USING THE INFORMATION ::
1. Answer these from the DHMO discussion:
(a) According to the opening comment, what would the cost of banning DHMO include?
(b) What word does DavidWBrooks say should replace "DHMO" in the joke to show that it would fall flat?
(c) The comment claiming the matter has nothing to do with ignorance of science calls the hoax an example of what?
2. Quote the stretch of the DHMO discussion from "I also agree" through "of the ignorant.", word for word.

Well, of course whether the joke works or not hinges on people not knowing that DHMO is water. I know that. But the ultimate point goes beyond people not knowing their Chemistry 101. The point includes (or should include) the idea that people often hear the costs of something and then immediately react to those costs without asking, what might the benefits be? If they did so, they would find out that the cost of banning DHMO would include death. And along they way they would figure out that DHMO is water.

You're right that people don't know about its benefits only because they don't know it's water - something with which they have everyday experience. But when people don't have such direct experience in a matter (which natually includes much if not most public policy), the answers to the matter in question require an honest comparison of cost and benefits (not to mention research) - which the DHMO hoax demonstrates that many people are unable/unwilling to do. --Ur Wurst Enema 09:06, 25 November 2005 (UTC)[reply]

Not sure I agree. Imagine the whole joke - listing all the bad stuff and no good stuff - using the word "water" instead of "DHMO". It would fall completely flat. The thing that makes it work, and the reason anybody cares about it, is that it shows that people react illogically to "bad-sounding" "chemical" names. - DavidWBrooks 01:10, 28 November 2005 (UTC)[reply]

Of course it would not work without obscuring it behind a chemical name. But you're onto something like what I said by saying that people react illogically to certain things. Why is such a reaction described as illogical? Probably because instead of taking the time to inform themselves and make an honest cost comparison, they just fell into "ban it" syndrome. This particular hoax is so poignant because it has gotten people to "ban" something which obviously shouldn't be banned, but by itself is merely a symptom of an overarching problem - that when people find themselves lacking information, they act on ignorance instead of rectifying their lack of information. Which is kind of what I was trying to say. :) --Ur Wurst Enema 09:45, 28 November 2005 (UTC)[reply]

It has nothing to do with ignorance of science. This is a simple case of people not trying to analyze the information given to them. Anyone, once he/she gives it a thought will understand that DHMO is H20. This is an example of gullibility, not ignorance.

I also agree that chemistry is not the most interesting part of this. Yes, it's amusing and perhaps surprising to the less cynical among us that people are ignorant of basic junior high school chemistry, but it need not stop there. After that part of it has gotten old and you've gotten cynical enough, you no longer care whether people know their chemistry or not, it's not like it's among the biggest faults of the ignorant.

GIVEN ENTRIES ::
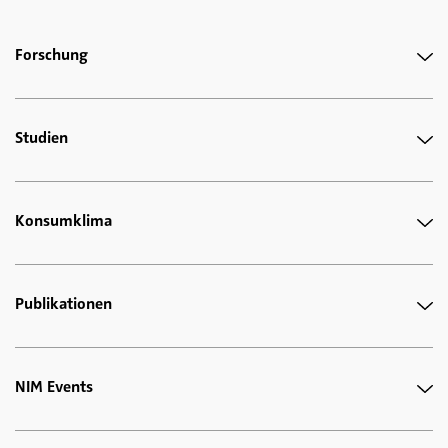
Forschung
Studien
Konsumklima
Publikationen
NIM Events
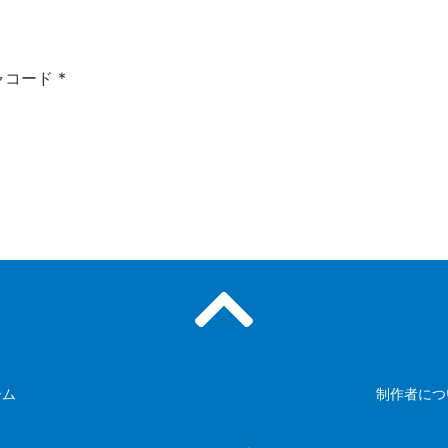
ャコード
*
ーム
制作者につ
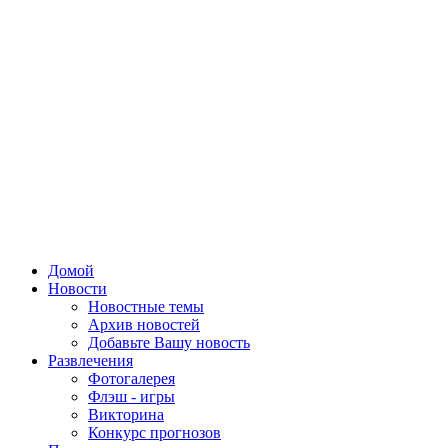
Домой
Новости
Новостные темы
Архив новостей
Добавьте Вашу новость
Развлечения
Фотогалерея
Флэш - игры
Викторина
Конкурс прогнозов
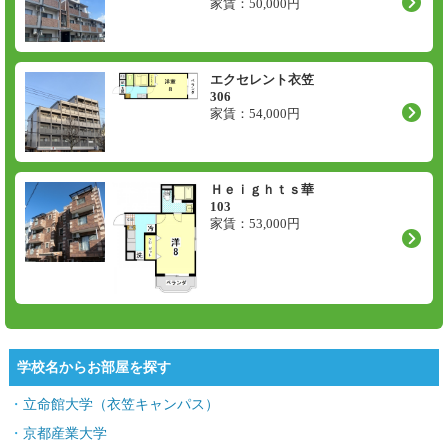
家賃：
50,000
円
エクセレント衣笠
306
家賃：
54,000
円
Ｈｅｉｇｈｔｓ華
103
家賃：
53,000
円
学校名からお部屋を探す
立命館大学（衣笠キャンパス）
京都産業大学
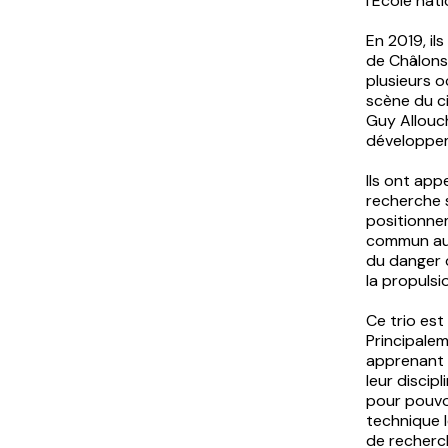
l’École na
En 2019, il
de Châlons
plusieurs 
scène du ci
Guy Allouch
développeme
Ils ont app
recherche s
positionnem
commun au m
du danger 
la propulsio
Ce trio est
Principalem
apprenant d
leur discip
pour pouvoi
technique l
de recherch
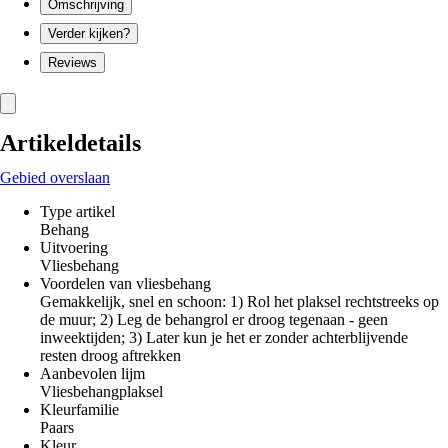
Omschrijving
Verder kijken?
Reviews
Artikeldetails
Gebied overslaan
Type artikel
Behang
Uitvoering
Vliesbehang
Voordelen van vliesbehang
Gemakkelijk, snel en schoon: 1) Rol het plaksel rechtstreeks op
de muur; 2) Leg de behangrol er droog tegenaan - geen
inweektijden; 3) Later kun je het er zonder achterblijvende
resten droog aftrekken
Aanbevolen lijm
Vliesbehangplaksel
Kleurfamilie
Paars
Kleur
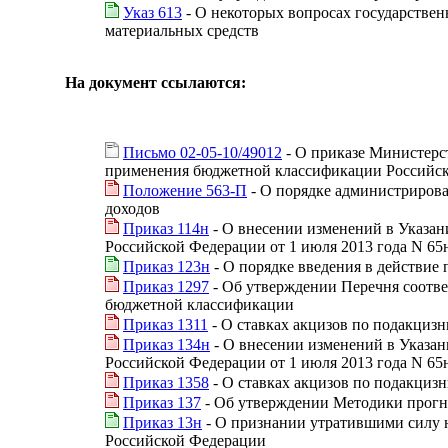
Указ 613
- О некоторых вопросах государствен
материальных средств
На документ ссылаются:
Письмо 02-05-10/49012
- О приказе Министерст
применения бюджетной классификации Российско
Положение 563-П
- О порядке администриров
доходов
Приказ 114н
- О внесении изменений в Указа
Российской Федерации от 1 июля 2013 года N 65
Приказ 123н
- О порядке введения в действие
Приказ 1297
- Об утверждении Перечня соотве
бюджетной классификации
Приказ 1311
- О ставках акцизов по подакциз
Приказ 134н
- О внесении изменений в Указа
Российской Федерации от 1 июля 2013 года N 65
Приказ 1358
- О ставках акцизов по подакциз
Приказ 137
- Об утверждении Методики прогн
Приказ 13н
- О признании утратившими силу 
Российской Федерации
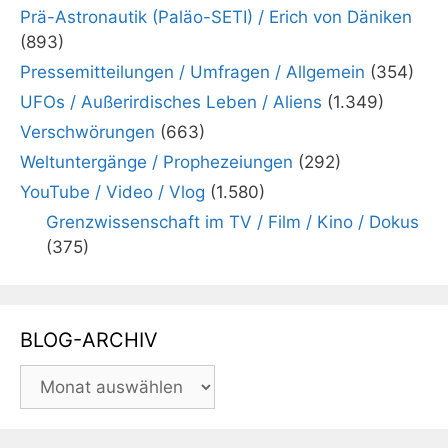
Prä-Astronautik (Paläo-SETI) / Erich von Däniken
(893)
Pressemitteilungen / Umfragen / Allgemein
(354)
UFOs / Außerirdisches Leben / Aliens
(1.349)
Verschwörungen
(663)
Weltuntergänge / Prophezeiungen
(292)
YouTube / Video / Vlog
(1.580)
Grenzwissenschaft im TV / Film / Kino / Dokus
(375)
BLOG-ARCHIV
BLOG-
ARCHIV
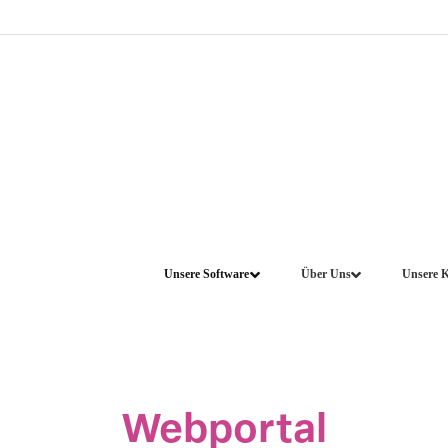
Unsere Software
Über Uns
Unsere 
Webportal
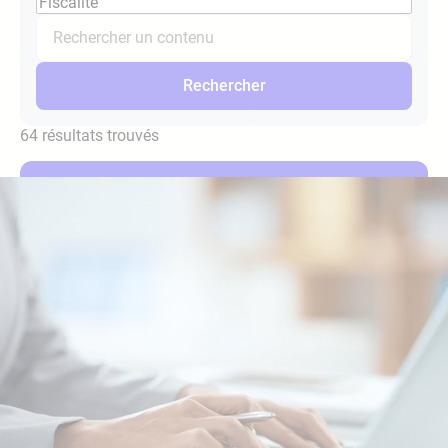
Rechercher
un
contenu
Rechercher
64 résultats trouvés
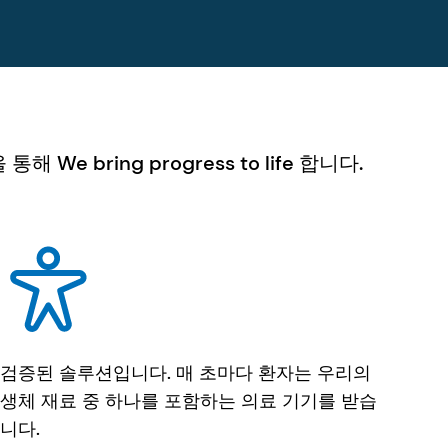
ring progress to life 합니다.
검증된 솔루션입니다. 매 초마다 환자는 우리의
생체 재료 중 하나를 포함하는 의료 기기를 받습
니다.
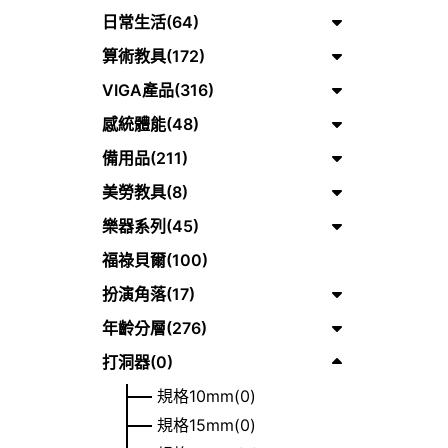
日常生活(64)
算術教具(172)
VIGA產品(316)
感統體能(48)
備用品(211)
美勞教具(8)
樂器系列(45)
福祿貝爾(100)
扮演角落(17)
年齡分層(276)
打洞器(0)
規格10mm(0)
規格15mm(0)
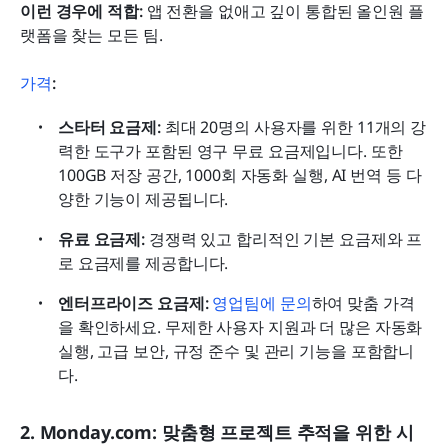
이런 경우에 적합:
 앱 전환을 없애고 깊이 통합된 올인원 플
랫폼을 찾는 모든 팀.
가격
: 
스타터 요금제:
 최대 20명의 사용자를 위한 11개의 강
력한 도구가 포함된 영구 무료 요금제입니다. 또한 
100GB 저장 공간, 1000회 자동화 실행, AI 번역 등 다
양한 기능이 제공됩니다.
유료 요금제: 
경쟁력 있고 합리적인 기본 요금제와 프
로 요금제를 제공합니다.
엔터프라이즈 요금제:
 영업팀에 문의
하여 맞춤 가격
을 확인하세요. 무제한 사용자 지원과 더 많은 자동화 
실행, 고급 보안, 규정 준수 및 관리 기능을 포함합니
다. 
2. Monday.com: 맞춤형 프로젝트 추적을 위한 시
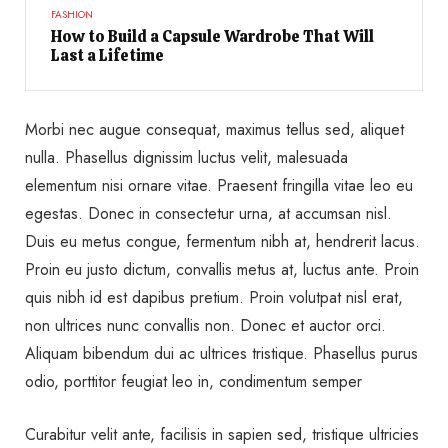
FASHION
How to Build a Capsule Wardrobe That Will
Last a Lifetime
Morbi nec augue consequat, maximus tellus sed, aliquet
nulla. Phasellus dignissim luctus velit, malesuada
elementum nisi ornare vitae. Praesent fringilla vitae leo eu
egestas. Donec in consectetur urna, at accumsan nisl.
Duis eu metus congue, fermentum nibh at, hendrerit lacus.
Proin eu justo dictum, convallis metus at, luctus ante. Proin
quis nibh id est dapibus pretium. Proin volutpat nisl erat,
non ultrices nunc convallis non. Donec et auctor orci.
Aliquam bibendum dui ac ultrices tristique. Phasellus purus
odio, porttitor feugiat leo in, condimentum semper
Curabitur velit ante, facilisis in sapien sed, tristique ultricies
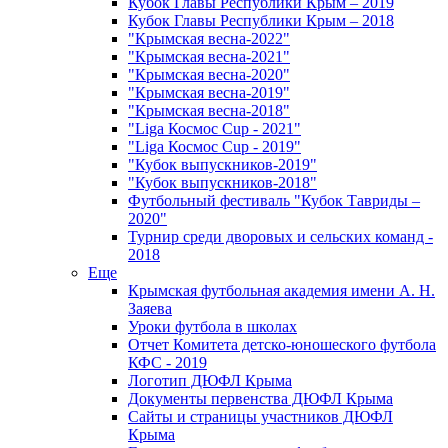
Кубок Главы Республики Крым – 2019
Кубок Главы Республики Крым – 2018
"Крымская весна-2022"
"Крымская весна-2021"
"Крымская весна-2020"
"Крымская весна-2019"
"Крымская весна-2018"
"Liga Космос Cup - 2021"
"Liga Космос Cup - 2019"
"Кубок выпускников-2019"
"Кубок выпускников-2018"
Футбольный фестиваль "Кубок Тавриды –
2020"
Турнир среди дворовых и сельских команд -
2018
Еще
Крымская футбольная академия имени А. Н.
Заяева
Уроки футбола в школах
Отчет Комитета детско-юношеского футбола
КФС - 2019
Логотип ДЮФЛ Крыма
Документы первенства ДЮФЛ Крыма
Сайты и страницы участников ДЮФЛ
Крыма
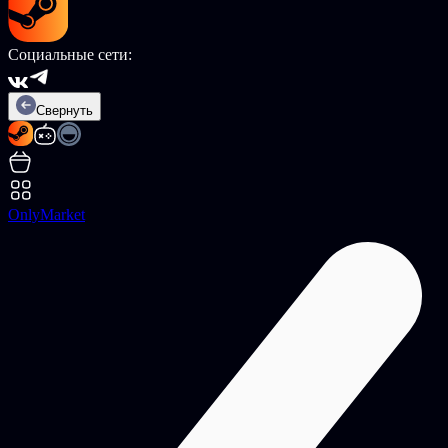
Социальные сети:
Свернуть
OnlyMarket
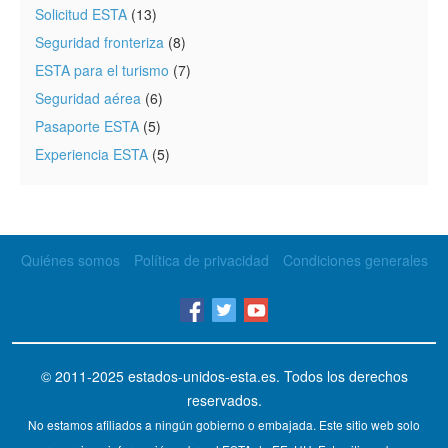
Solicitud ESTA
(13)
Seguridad fronteriza
(8)
ESTA para el turismo
(7)
Seguridad aérea
(6)
Pasaporte ESTA
(5)
Experiencia ESTA
(5)
Quiénes somos
Política de privacidad
Condiciones generales
© 2011-2025
estados-unidos-esta.es
. Todos los derechos
reservados.
No estamos afiliados a ningún gobierno o embajada. Este sitio web solo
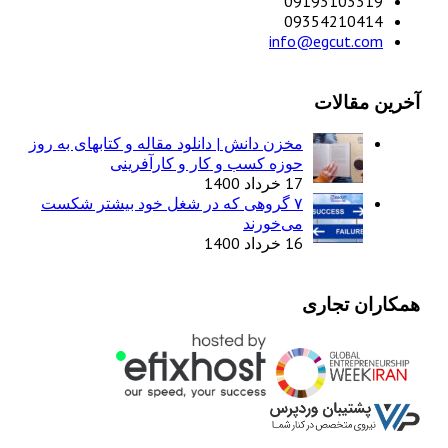
09193103319
09354210414
info@egcut.com
آخرین مقالات
مخزن دانش | دانلود مقاله و کتابهای به روز
حوزه کسب و کار و کارآفرینی
17 خرداد 1400
۷ گروهی که در شغل خود بیشتر شکست
می‌خورند
16 خرداد 1400
همکاران تجاری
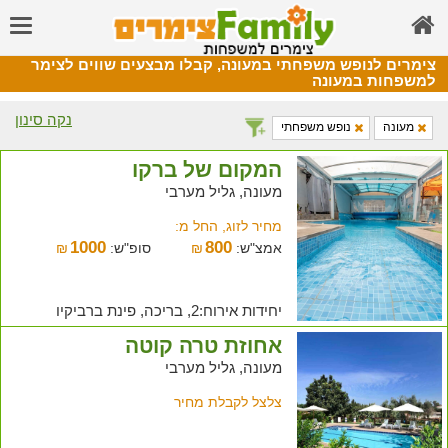
צימרים לנופש משפחתי במעונה, קבלו מבצעים שווים לצימר
למשפחות במעונה
נקה סינון
מעונה
נופש משפחתי
המקום של ברקו
מעונה, גליל מערבי
מחיר לזוג, החל מ:
1000
800
אמצ"ש:
₪
סופ"ש:
₪
יחידות אירוח:2, בריכה, פינת ברביקיו
אחוזת טרה קוטה
מעונה, גליל מערבי
צלצל לקבלת מחיר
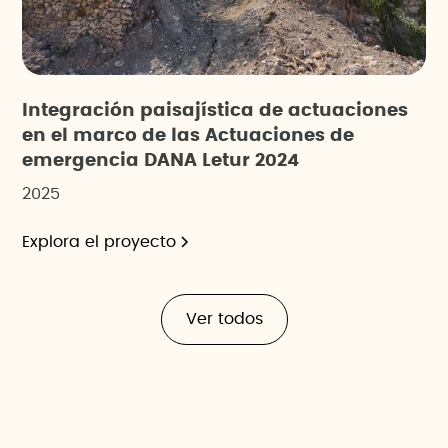
Integración paisajística de actuaciones
en el marco de las Actuaciones de
emergencia DANA Letur 2024
2025
Explora el proyecto
Ver todos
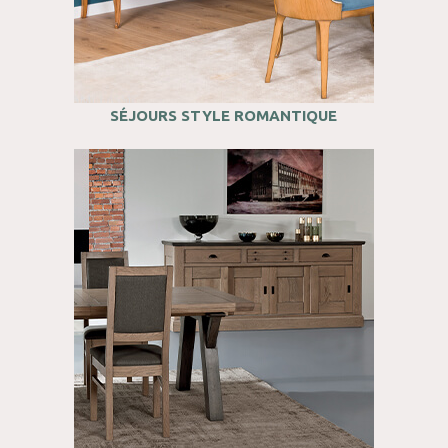
SÉJOURS STYLE ROMANTIQUE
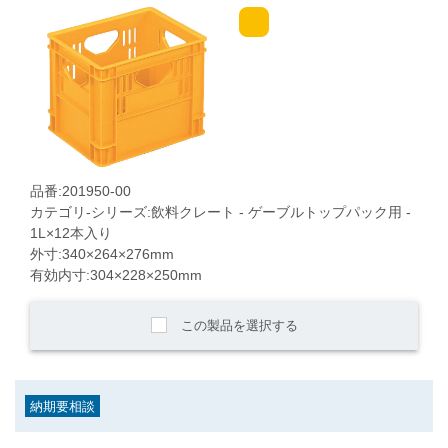
品番:201950-00
カテゴリ-シリーズ:飲料クレート - ゲーブルトップパック用 -
1L×12本入り
外寸:340×264×276mm
有効内寸:304×228×250mm
この製品を選択する
納期要相談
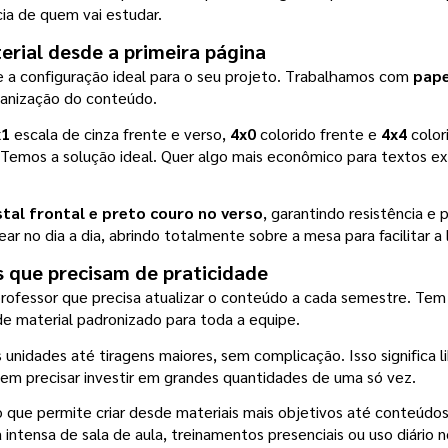
ia de quem vai estudar.
erial desde a primeira página
e a configuração ideal para o seu projeto. Trabalhamos com
 pap
rganização do conteúdo.
x1
 escala de cinza frente e verso, 
4x0
 colorido frente e 
4x4
 color
? Temos a solução ideal. Quer algo mais econômico para textos ex
al frontal e preto couro no verso
, garantindo resistência e 
ar no dia a dia, abrindo totalmente sobre a mesa para facilitar a 
s que precisam de praticidade
ofessor que precisa atualizar o conteúdo a cada semestre. Tem 
e material padronizado para toda a equipe.
unidades até tiragens maiores, sem complicação. Isso significa l
m precisar investir em grandes quantidades de uma só vez.
 o que permite criar desde materiais mais objetivos até conteúd
 intensa de sala de aula, treinamentos presenciais ou uso diário 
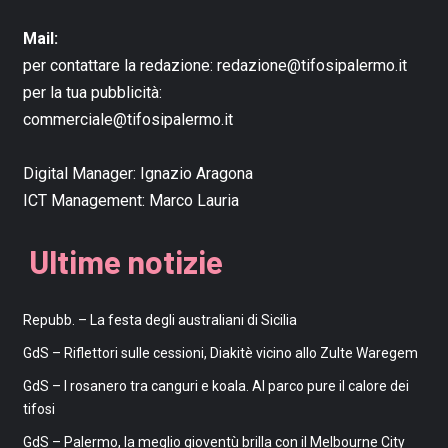
Mail:
per contattare la redazione:
redazione@tifosipalermo.it
per la tua pubblicità:
commerciale@tifosipalermo.it
Digital Manager:
Ignazio Aragona
ICT Management:
Marco Lauria
Ultime notizie
Repubb. – La festa degli australiani di Sicilia
GdS – Riflettori sulle cessioni, Diakitè vicino allo Zulte Waregem
GdS – I rosanero tra canguri e koala. Al parco pure il calore dei
tifosi
GdS – Palermo, la meglio gioventù brilla con il Melbourne City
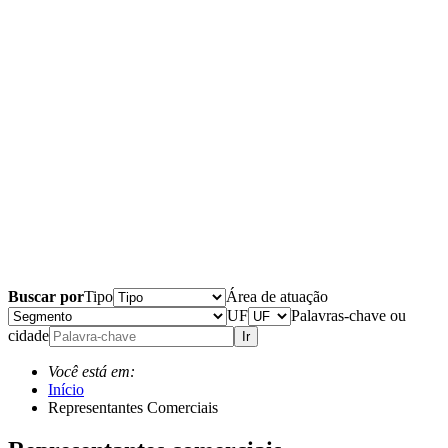
Buscar por
Tipo
Área de atuação
UF
Palavras-chave ou
cidade
Ir
Você está em:
Início
Representantes Comerciais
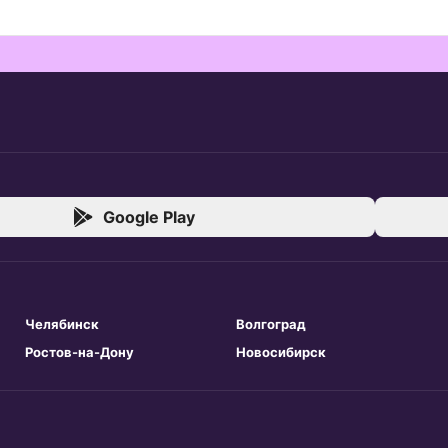
Google Play
Челябинск
Волгоград
Ростов-на-Дону
Новосибирск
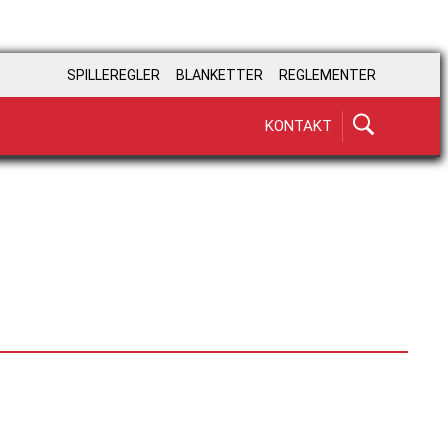
SPILLEREGLER
BLANKETTER
REGLEMENTER
KONTAKT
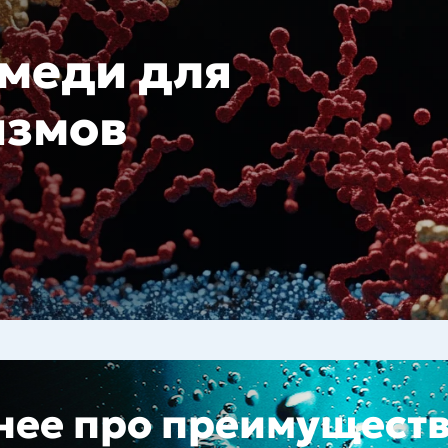
 меди для
измов
нее про преимущест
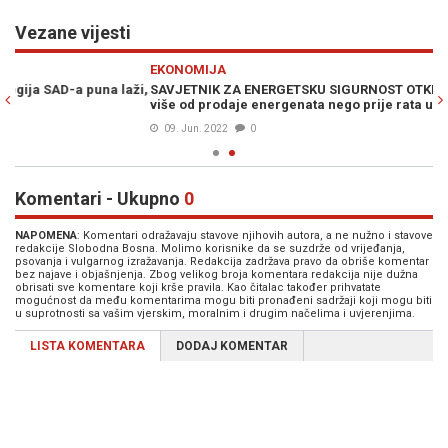
Vezane vijesti
Previous
N
EKONOMIJA
i,
SAVJETNIK ZA ENERGETSKU SIGURNOST OTKRIVA: "Rusi zaradili
više od prodaje energenata nego prije rata u Ukrajini"
09. Jun. 2022
0
Komentari - Ukupno
0
NAPOMENA
: Komentari odražavaju stavove njihovih autora, a ne nužno i stavove
redakcije Slobodna Bosna. Molimo korisnike da se suzdrže od vrijeđanja,
psovanja i vulgarnog izražavanja. Redakcija zadržava pravo da obriše komentar
bez najave i objašnjenja. Zbog velikog broja komentara redakcija nije dužna
obrisati sve komentare koji krše pravila. Kao čitalac također prihvatate
mogućnost da među komentarima mogu biti pronađeni sadržaji koji mogu biti
u suprotnosti sa vašim vjerskim, moralnim i drugim načelima i uvjerenjima.
LISTA KOMENTARA
DODAJ KOMENTAR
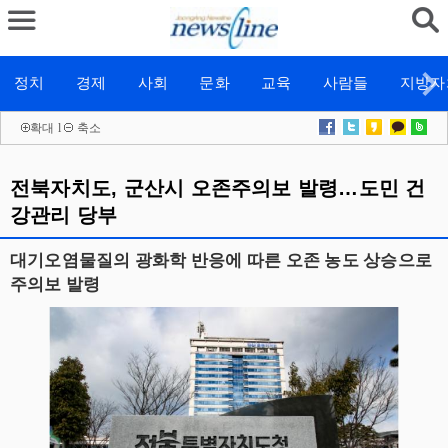
정치
경제
사회
문화
교육
사람들
지방자
확대
l
축소
전북자치도, 군산시 오존주의보 발령…도민 건
강관리 당부
대기오염물질의 광화학 반응에 따른 오존 농도 상승으로
주의보 발령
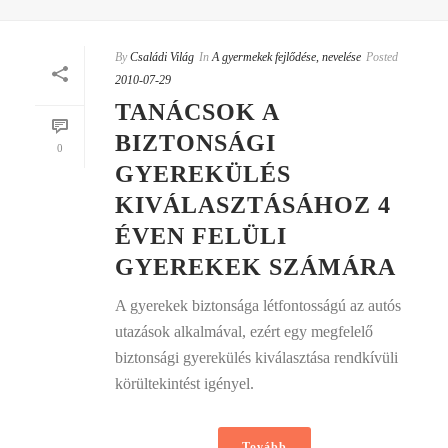
By
Családi Világ
In
A gyermekek fejlődése, nevelése
Posted
2010-07-29
TANÁCSOK A
BIZTONSÁGI
0
GYEREKÜLÉS
KIVÁLASZTÁSÁHOZ 4
ÉVEN FELÜLI
GYEREKEK SZÁMÁRA
A gyerekek biztonsága létfontosságú az autós
utazások alkalmával, ezért egy megfelelő
biztonsági gyerekülés kiválasztása rendkívüli
körültekintést igényel.
Tovább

WRITTEN ANSWERS ::
1.
(a) Death.
(b) "Water."
(c) Gullibility.

2.
I also agree that chemistry is not the most interesting part of this. Yes, it's amusing and perhaps surprising to the less cynical among us that people are ignorant of basic junior high school chemistry, but it need not stop there. After that part of it has gotten old and you've gotten cynical enough, you no longer care whether people know their chemistry or not, it's not like it's among the biggest faults of the ignorant.